> [Source information]
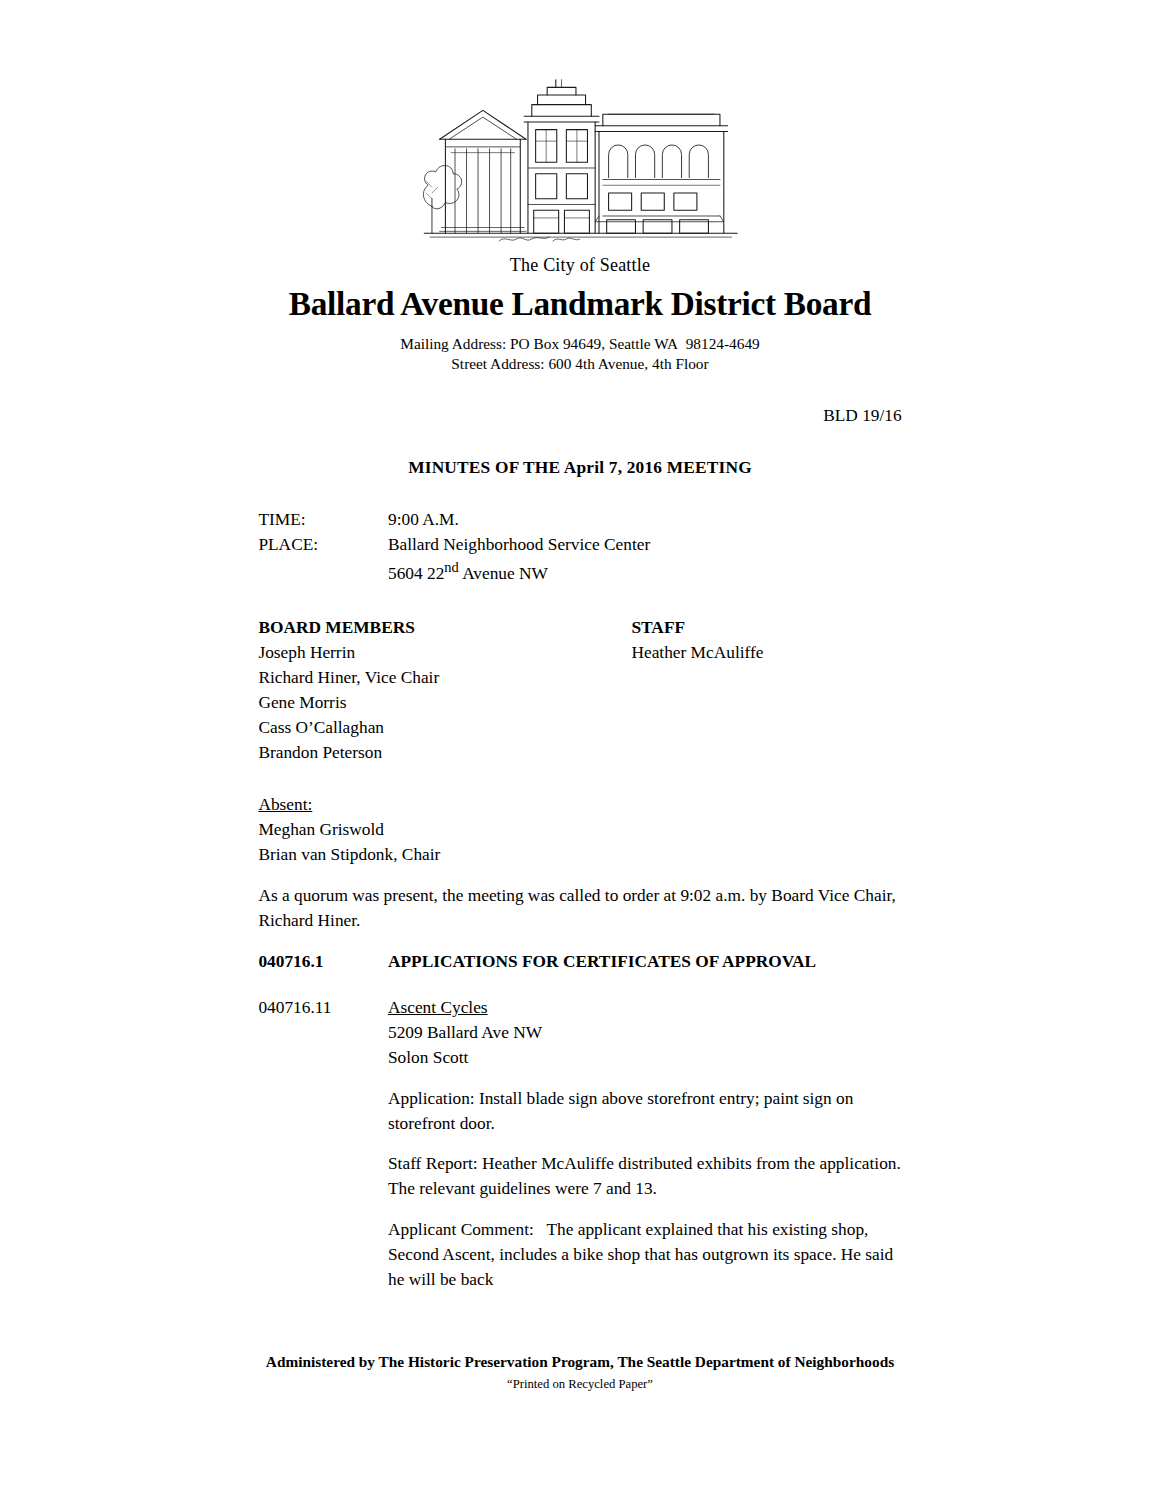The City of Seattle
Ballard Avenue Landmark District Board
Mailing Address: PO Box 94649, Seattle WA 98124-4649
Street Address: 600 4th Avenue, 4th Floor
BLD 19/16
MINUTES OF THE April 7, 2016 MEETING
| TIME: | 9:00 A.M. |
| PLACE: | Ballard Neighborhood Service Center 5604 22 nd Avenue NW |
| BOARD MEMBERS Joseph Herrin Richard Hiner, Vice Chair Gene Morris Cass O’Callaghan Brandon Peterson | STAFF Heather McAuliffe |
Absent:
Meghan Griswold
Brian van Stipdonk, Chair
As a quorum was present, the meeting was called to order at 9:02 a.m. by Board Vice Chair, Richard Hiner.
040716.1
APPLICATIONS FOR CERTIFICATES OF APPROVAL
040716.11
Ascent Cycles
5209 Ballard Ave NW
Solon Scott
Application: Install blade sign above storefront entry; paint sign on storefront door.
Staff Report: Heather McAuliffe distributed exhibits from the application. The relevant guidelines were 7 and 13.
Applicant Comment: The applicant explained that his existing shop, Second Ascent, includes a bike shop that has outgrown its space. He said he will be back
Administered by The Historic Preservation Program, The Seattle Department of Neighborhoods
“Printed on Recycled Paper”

> [Aim of the exercise] From the line containing "Administered by The" through the last line of the records above, reproduce every line exactly.

> [Exercise result]
Administered by The Historic Preservation Program, The Seattle Department of Neighborhoods
“Printed on Recycled Paper”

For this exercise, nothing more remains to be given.